DESCRIPTION OF THE TASK: Reproduce, character for character, the entries from their opening line through the line with "समझौता करना होगा अब हमें ।".

SUPPLIED DATA:

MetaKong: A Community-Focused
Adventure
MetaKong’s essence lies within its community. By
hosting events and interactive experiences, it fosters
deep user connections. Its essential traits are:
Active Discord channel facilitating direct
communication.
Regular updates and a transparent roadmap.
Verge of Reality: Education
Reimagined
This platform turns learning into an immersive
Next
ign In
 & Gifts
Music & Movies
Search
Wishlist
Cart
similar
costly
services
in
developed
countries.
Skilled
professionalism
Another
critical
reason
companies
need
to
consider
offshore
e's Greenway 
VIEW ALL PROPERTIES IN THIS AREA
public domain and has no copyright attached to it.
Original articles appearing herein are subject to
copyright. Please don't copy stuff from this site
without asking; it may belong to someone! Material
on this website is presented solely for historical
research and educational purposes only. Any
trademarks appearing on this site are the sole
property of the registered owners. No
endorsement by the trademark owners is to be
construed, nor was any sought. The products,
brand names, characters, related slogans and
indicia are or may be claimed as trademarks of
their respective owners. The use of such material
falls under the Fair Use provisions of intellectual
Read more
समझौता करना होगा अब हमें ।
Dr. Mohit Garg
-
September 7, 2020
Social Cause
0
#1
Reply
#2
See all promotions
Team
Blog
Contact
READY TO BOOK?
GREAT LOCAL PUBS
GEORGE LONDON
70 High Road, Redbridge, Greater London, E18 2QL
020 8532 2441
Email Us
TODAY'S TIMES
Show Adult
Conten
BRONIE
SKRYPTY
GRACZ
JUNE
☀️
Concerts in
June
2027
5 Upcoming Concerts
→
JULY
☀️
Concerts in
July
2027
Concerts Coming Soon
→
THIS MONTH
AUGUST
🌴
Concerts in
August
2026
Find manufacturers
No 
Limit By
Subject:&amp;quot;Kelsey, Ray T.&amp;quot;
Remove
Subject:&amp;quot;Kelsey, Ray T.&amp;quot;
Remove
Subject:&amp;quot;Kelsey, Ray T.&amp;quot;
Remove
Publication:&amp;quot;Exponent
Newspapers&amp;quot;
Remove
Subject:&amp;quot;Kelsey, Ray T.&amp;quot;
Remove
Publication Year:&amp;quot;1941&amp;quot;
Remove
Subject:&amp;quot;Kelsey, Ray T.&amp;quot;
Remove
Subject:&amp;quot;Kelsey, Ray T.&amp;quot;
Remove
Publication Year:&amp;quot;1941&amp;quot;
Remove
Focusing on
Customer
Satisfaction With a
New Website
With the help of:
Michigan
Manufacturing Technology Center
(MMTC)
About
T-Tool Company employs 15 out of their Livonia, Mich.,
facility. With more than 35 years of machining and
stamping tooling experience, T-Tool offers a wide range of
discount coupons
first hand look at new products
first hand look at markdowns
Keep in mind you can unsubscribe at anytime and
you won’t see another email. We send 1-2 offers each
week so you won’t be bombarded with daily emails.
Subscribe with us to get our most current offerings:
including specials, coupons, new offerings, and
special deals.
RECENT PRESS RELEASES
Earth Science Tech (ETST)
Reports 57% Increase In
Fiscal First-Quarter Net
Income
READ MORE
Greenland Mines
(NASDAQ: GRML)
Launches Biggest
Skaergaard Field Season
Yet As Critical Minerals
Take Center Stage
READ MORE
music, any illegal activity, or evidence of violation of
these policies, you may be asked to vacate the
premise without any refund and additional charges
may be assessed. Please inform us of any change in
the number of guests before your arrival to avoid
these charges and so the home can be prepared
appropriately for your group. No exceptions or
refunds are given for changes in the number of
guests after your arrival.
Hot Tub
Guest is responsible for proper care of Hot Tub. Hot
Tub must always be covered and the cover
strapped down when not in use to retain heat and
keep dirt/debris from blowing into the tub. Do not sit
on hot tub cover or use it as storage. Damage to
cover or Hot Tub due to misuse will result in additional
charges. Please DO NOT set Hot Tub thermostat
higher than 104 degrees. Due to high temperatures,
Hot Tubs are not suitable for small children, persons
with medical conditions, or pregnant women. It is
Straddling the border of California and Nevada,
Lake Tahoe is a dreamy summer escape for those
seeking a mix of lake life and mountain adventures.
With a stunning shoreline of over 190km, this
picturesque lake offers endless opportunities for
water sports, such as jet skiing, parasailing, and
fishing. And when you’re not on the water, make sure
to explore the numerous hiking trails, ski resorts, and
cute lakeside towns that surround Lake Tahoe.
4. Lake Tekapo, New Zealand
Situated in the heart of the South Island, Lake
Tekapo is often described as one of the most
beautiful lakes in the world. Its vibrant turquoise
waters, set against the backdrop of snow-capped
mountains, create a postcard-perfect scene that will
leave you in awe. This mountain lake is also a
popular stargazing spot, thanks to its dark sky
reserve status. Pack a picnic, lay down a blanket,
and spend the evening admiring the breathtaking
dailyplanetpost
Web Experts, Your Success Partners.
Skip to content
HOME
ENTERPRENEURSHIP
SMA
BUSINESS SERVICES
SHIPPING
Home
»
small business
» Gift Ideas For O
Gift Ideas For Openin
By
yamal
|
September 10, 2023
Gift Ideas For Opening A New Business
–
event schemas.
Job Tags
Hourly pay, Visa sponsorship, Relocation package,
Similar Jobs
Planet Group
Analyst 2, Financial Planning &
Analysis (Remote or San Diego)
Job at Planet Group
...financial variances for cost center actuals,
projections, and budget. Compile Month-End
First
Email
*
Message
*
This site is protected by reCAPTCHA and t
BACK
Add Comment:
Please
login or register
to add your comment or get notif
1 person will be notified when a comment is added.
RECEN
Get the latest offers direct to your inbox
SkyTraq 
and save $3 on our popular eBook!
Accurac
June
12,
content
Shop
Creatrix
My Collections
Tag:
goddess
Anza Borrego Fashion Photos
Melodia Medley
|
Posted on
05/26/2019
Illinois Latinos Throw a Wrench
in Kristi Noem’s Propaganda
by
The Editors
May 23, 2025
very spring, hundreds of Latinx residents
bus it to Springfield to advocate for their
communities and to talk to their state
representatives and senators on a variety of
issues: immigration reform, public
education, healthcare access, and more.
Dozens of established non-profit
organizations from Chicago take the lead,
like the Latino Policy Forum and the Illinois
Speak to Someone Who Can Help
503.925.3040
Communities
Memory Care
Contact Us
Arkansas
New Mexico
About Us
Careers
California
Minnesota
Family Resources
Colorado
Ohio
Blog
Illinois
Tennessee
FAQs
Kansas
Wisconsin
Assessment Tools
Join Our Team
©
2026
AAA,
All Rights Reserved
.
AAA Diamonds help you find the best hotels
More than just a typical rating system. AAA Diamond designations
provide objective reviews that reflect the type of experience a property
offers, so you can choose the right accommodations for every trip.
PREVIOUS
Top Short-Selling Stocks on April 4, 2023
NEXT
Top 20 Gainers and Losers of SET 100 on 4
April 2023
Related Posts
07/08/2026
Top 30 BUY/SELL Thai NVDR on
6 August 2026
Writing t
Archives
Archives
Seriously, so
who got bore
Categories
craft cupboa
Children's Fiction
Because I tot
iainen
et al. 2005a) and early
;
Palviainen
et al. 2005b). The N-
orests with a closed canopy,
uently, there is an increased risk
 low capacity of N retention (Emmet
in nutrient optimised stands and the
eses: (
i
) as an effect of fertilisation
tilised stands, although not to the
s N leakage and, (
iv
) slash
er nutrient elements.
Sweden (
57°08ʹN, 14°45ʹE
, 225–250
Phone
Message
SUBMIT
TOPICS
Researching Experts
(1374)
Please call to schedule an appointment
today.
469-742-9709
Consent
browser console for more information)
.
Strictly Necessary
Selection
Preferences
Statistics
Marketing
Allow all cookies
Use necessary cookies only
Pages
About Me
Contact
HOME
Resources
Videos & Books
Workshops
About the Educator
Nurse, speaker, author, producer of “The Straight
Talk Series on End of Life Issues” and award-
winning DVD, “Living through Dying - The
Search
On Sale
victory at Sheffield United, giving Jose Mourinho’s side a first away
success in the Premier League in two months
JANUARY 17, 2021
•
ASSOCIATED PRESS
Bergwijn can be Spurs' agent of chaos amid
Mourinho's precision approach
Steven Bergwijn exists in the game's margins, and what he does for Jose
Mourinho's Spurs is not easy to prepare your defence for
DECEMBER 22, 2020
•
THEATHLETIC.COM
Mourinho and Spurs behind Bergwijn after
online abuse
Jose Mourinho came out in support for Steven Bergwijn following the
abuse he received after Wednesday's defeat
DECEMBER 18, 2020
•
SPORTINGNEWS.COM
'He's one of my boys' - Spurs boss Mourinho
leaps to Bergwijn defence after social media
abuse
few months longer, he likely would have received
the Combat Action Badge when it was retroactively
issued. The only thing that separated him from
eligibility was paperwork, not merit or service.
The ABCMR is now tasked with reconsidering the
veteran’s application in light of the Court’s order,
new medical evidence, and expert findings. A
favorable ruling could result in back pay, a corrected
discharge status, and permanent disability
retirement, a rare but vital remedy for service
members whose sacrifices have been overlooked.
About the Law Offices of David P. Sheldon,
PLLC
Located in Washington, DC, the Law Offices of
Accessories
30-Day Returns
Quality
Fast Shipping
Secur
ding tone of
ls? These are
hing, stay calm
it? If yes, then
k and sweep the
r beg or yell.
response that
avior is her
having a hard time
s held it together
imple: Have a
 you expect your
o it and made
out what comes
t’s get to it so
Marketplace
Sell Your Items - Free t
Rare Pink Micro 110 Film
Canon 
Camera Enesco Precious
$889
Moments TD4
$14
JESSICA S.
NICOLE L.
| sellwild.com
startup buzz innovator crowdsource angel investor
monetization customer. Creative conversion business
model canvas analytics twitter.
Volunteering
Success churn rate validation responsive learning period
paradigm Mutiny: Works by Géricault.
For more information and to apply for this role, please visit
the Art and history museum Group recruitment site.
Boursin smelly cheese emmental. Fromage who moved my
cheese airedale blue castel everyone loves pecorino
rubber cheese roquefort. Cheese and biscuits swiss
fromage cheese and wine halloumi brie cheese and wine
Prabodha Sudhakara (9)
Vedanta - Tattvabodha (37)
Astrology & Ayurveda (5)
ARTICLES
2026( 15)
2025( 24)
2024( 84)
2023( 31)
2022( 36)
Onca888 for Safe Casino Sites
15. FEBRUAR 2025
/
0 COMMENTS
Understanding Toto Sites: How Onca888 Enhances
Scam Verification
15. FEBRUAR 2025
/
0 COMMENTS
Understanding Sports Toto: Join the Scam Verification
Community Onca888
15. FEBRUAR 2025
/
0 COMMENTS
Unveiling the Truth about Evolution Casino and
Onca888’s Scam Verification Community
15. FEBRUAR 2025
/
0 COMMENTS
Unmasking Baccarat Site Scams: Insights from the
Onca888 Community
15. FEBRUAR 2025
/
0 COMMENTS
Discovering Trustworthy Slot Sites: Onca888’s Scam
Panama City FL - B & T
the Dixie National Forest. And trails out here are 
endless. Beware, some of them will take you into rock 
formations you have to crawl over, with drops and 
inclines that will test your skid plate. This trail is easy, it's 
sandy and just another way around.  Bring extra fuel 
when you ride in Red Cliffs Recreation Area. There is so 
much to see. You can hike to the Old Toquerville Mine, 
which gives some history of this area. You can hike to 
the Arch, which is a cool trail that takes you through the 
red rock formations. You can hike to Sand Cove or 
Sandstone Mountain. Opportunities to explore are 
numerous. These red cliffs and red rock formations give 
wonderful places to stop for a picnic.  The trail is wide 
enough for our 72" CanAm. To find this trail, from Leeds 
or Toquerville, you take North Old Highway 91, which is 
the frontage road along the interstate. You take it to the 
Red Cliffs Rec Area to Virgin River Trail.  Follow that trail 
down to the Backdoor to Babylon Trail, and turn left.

YOUR RESPONSE:
MetaKong: A Community-Focused
Adventure
MetaKong’s essence lies within its community. By
hosting events and interactive experiences, it fosters
deep user connections. Its essential traits are:
Active Discord channel facilitating direct
communication.
Regular updates and a transparent roadmap.
Verge of Reality: Education
Reimagined
This platform turns learning into an immersive
Next
ign In
 & Gifts
Music & Movies
Search
Wishlist
Cart
similar
costly
services
in
developed
countries.
Skilled
professionalism
Another
critical
reason
companies
need
to
consider
offshore
e's Greenway 
VIEW ALL PROPERTIES IN THIS AREA
public domain and has no copyright attached to it.
Original articles appearing herein are subject to
copyright. Please don't copy stuff from this site
without asking; it may belong to someone! Material
on this website is presented solely for historical
research and educational purposes only. Any
trademarks appearing on this site are the sole
property of the registered owners. No
endorsement by the trademark owners is to be
construed, nor was any sought. The products,
brand names, characters, related slogans and
indicia are or may be claimed as trademarks of
their respective owners. The use of such material
falls under the Fair Use provisions of intellectual
Read more
समझौता करना होगा अब हमें ।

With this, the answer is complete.